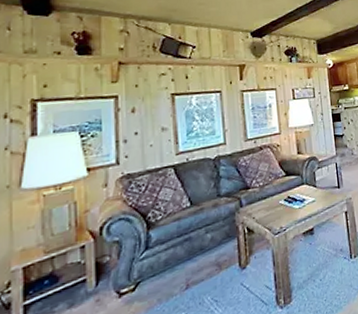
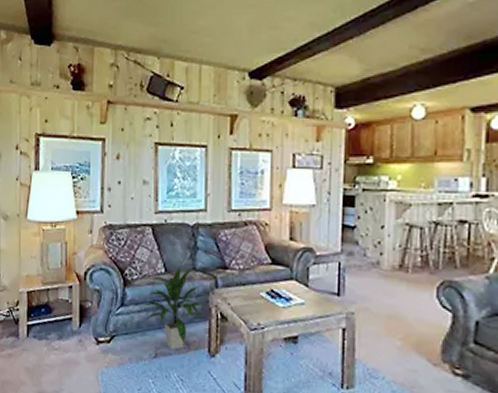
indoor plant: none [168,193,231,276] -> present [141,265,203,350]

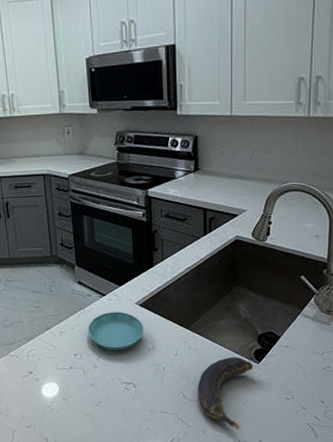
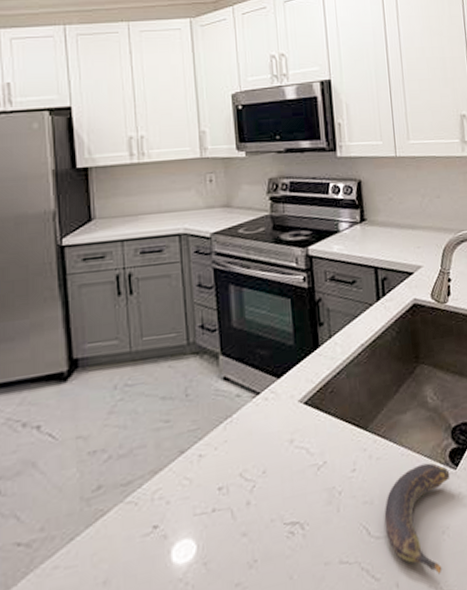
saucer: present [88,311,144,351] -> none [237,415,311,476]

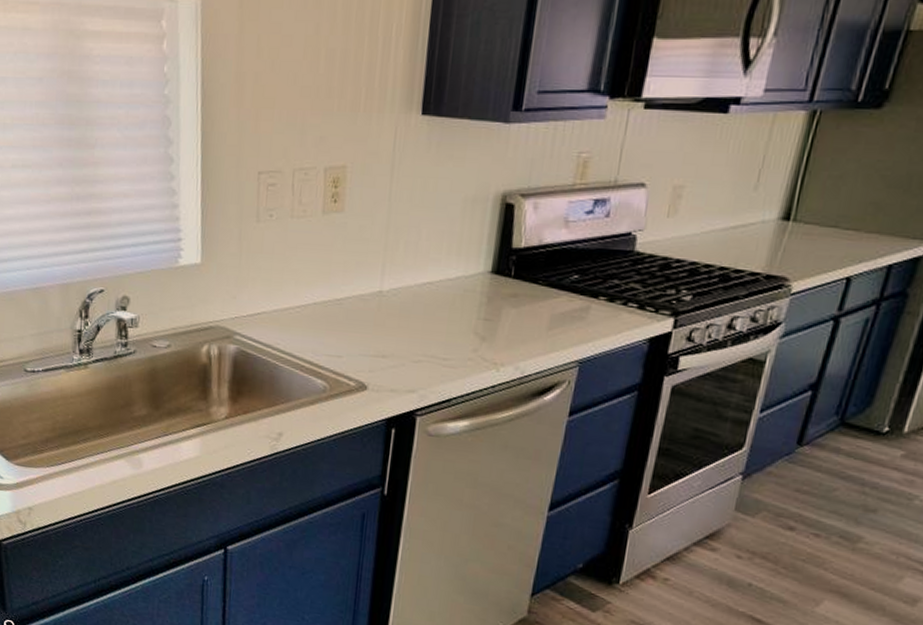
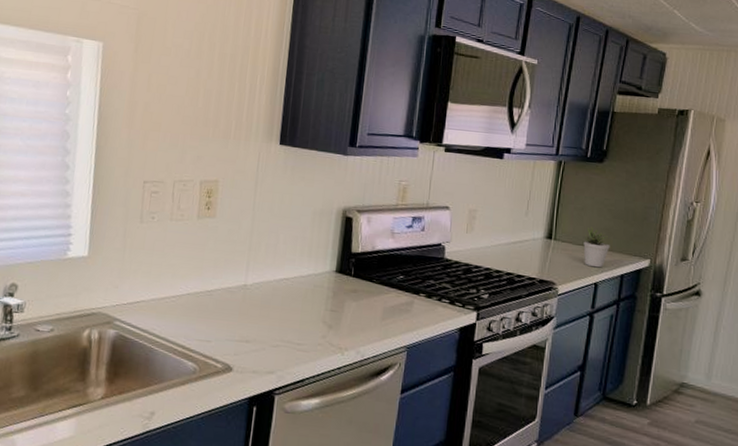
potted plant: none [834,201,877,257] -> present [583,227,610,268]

* * *

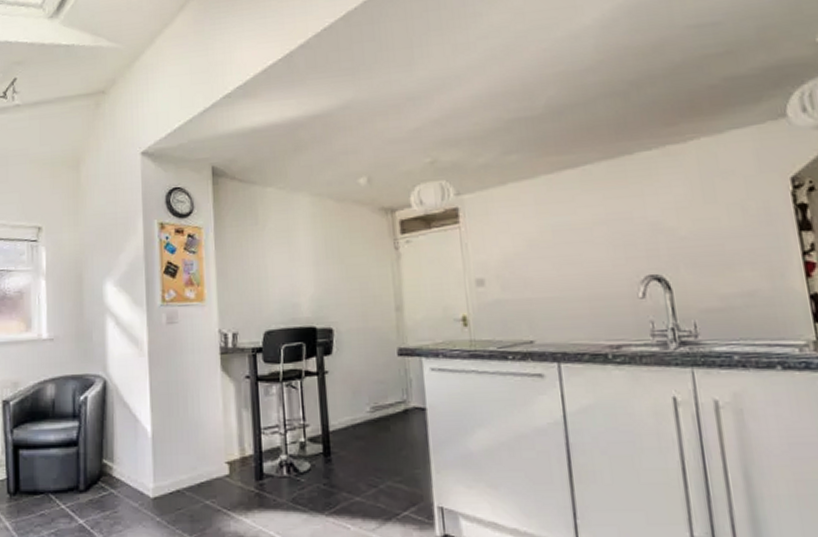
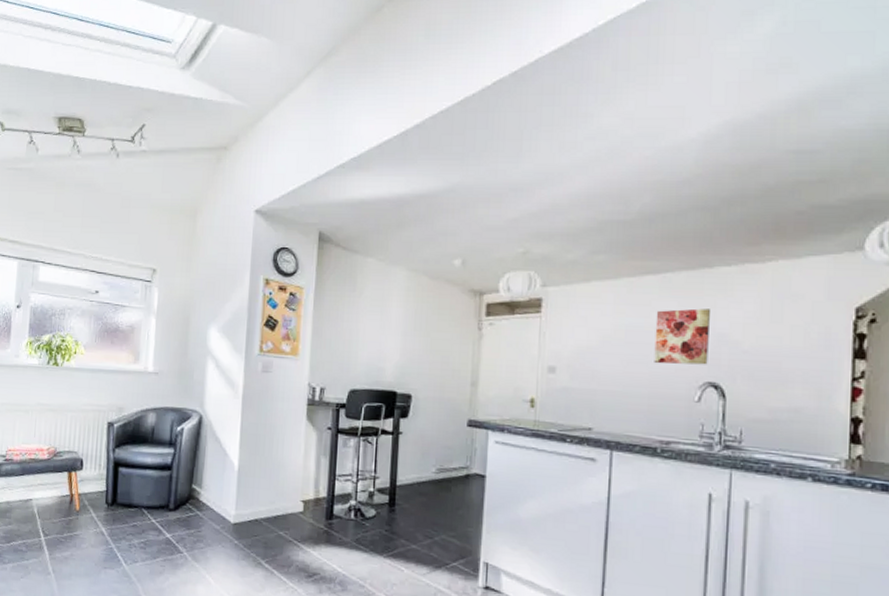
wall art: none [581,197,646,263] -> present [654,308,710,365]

--

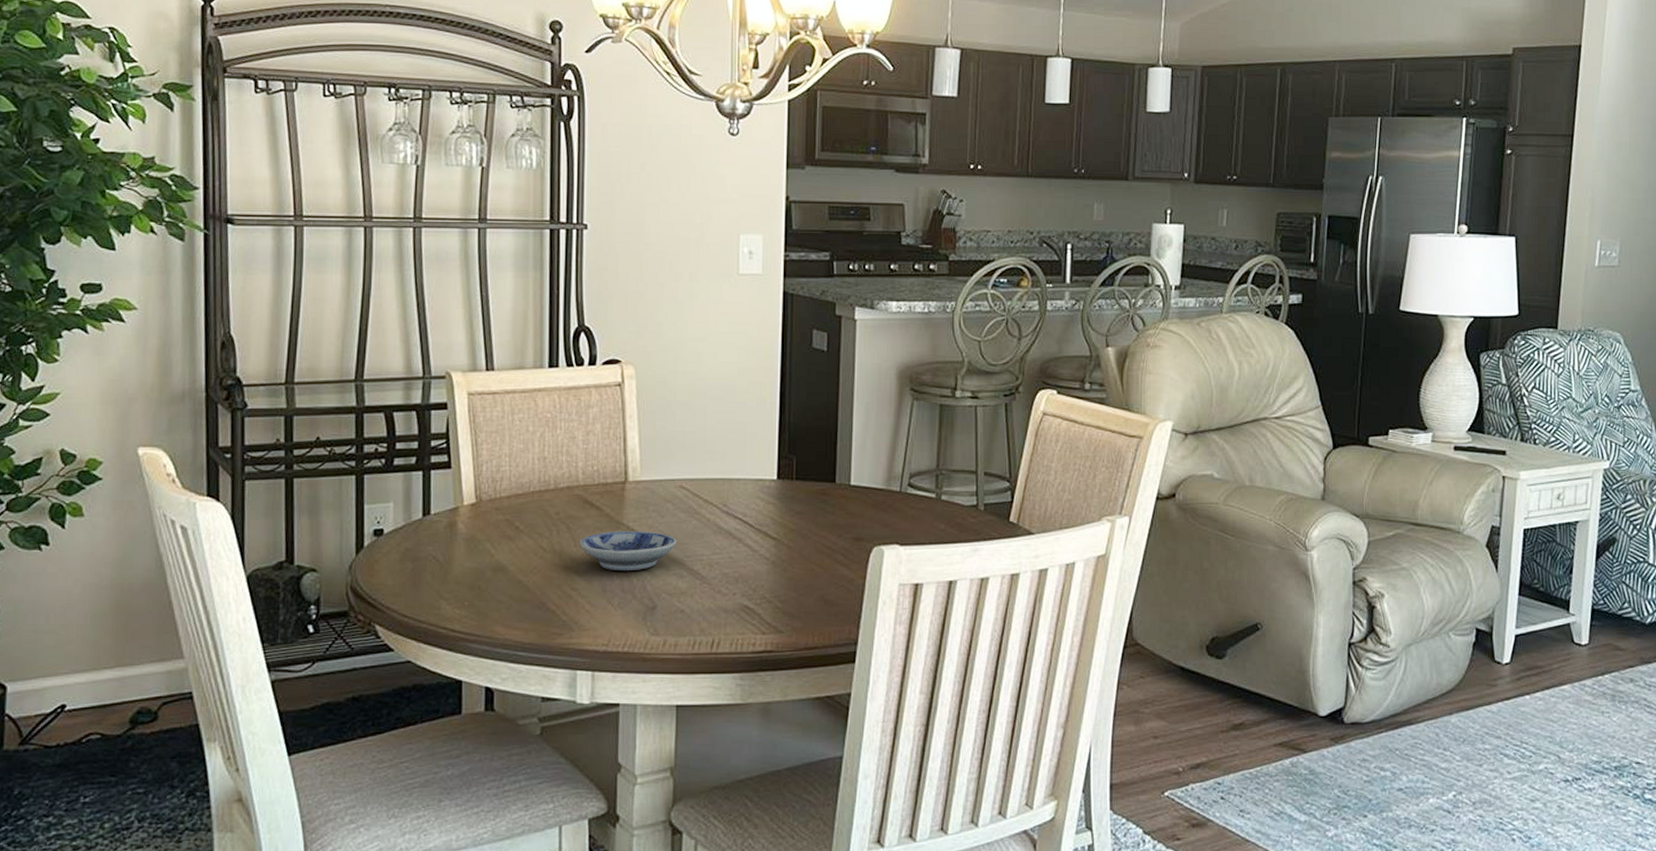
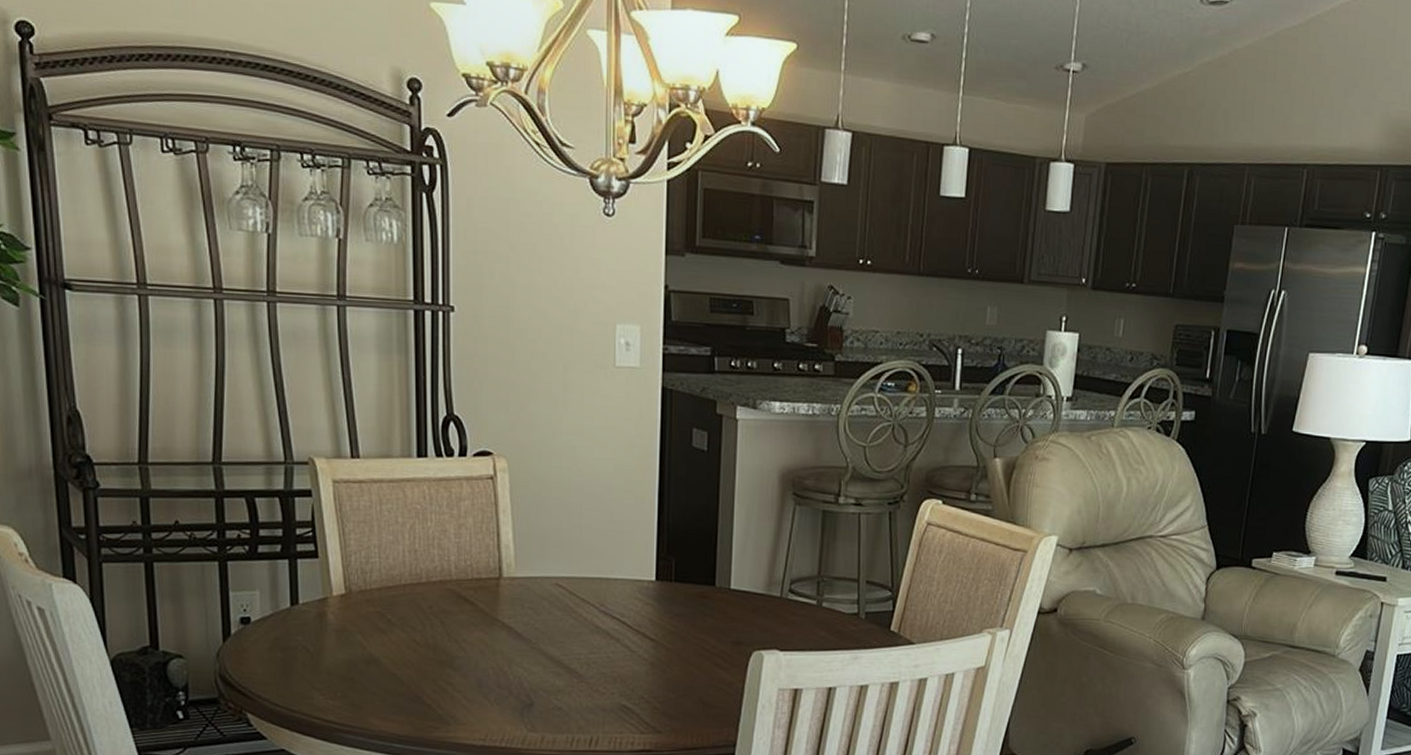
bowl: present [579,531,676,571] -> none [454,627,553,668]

» TO DO: Look for the string "plant" in the listing above and copy every line holding it.

» RESPONSE BOX:
indoor plant: none [168,193,231,276] -> present [141,265,203,350]
potted plant: none [834,201,877,257] -> present [583,227,610,268]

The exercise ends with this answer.